Le GIC (Groupe d’Intervention Chorégraphique) est un geste chorégraphique militant incarné par les danseurs du ballet urbain Rêvolution, créé par Anthony Égéa, et conçu pour se réapproprier les codes de la rue, matrice de la création hip-hop, et courant empreint de liberté. Destiné à se jouer des esthétiques de lieux patrimoniaux ou d’espaces publics, chaque acte du GIC rend par là même un vibrant et contemporain hommage à l’architecture et à la ville, bousculant l’espace public et les passants. En deux temps forts, en ouverture de l’Ambassade de la saison culturelle rue du Loup et dans le hall et aux abords de l’opéra de Bordeaux, les danseurs enfiévrés d’Anthony Égéa attrapent le public dans une chorégraphie effrénée et renversante d’énergie.

Républiques Nomades Yes We Camp

Pendant deux mois, Yes We Camp invite des publics issus d’horizons multiples, rassemblés par une envie d’implication commune, à participer à une tentative d’interrogation physique des enjeux liés à la liberté à travers la production d’une série de micro-nations itinérantes et éphémères, appelées Républiques Nomades. Ces micro-nations sont mouvantes et éphémères.
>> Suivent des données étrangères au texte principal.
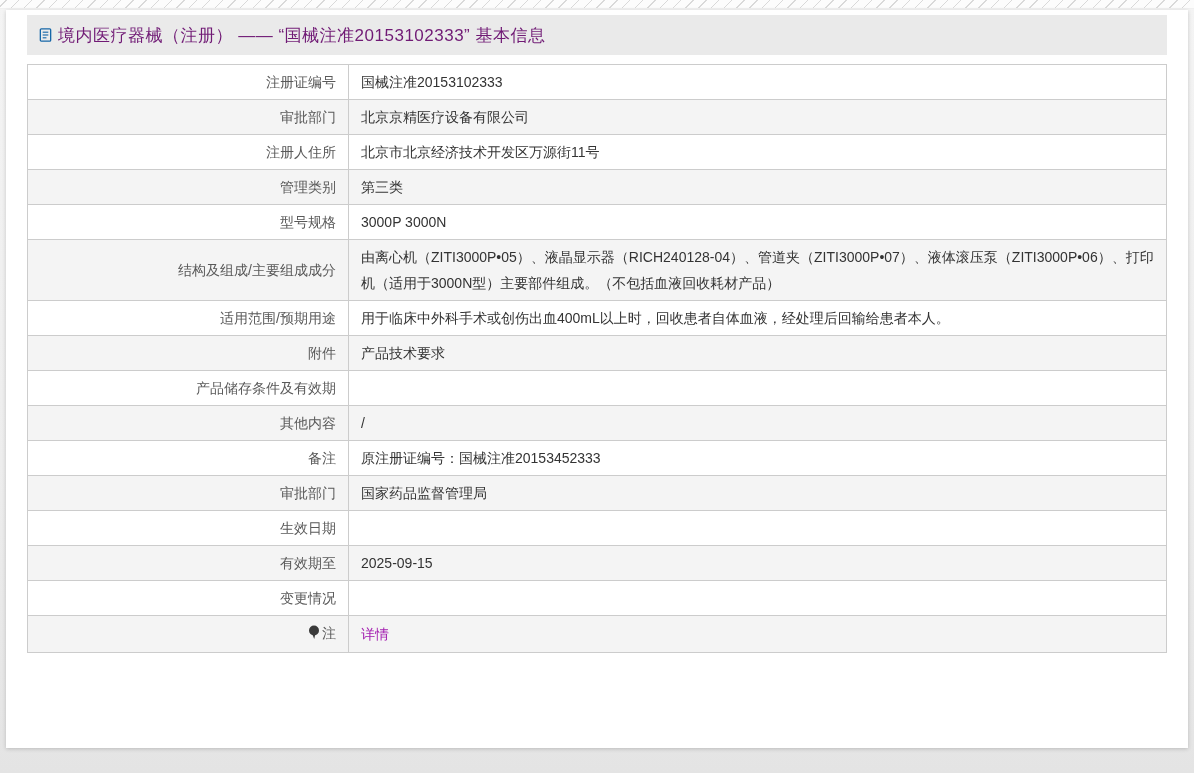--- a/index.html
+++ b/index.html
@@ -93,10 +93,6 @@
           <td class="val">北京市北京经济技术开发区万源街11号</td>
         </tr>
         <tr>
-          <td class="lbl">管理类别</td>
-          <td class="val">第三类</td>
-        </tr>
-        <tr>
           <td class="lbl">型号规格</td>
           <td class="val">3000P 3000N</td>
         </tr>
Organisées en lien avec des acteurs locaux, artistes ou activistes d’ici et d’ailleurs, les Républiques Nomades se déplacent dans plusieurs sites de la métropole, alliant différents contextes sociaux, géographiques et historiques, avec l’enjeu à chaque nouvel événement d’explorer la thématique de la liberté. Au coeur de la démarche, s’active une série d’activités participatives de 24 heures avec une expérience nocturne collective. Chaque République établit ses propres règles d’usage (droits, devoirs, territoire, citoyenneté) tout en étant « représentée » au sein de l’Ambassade de la saison culturelle.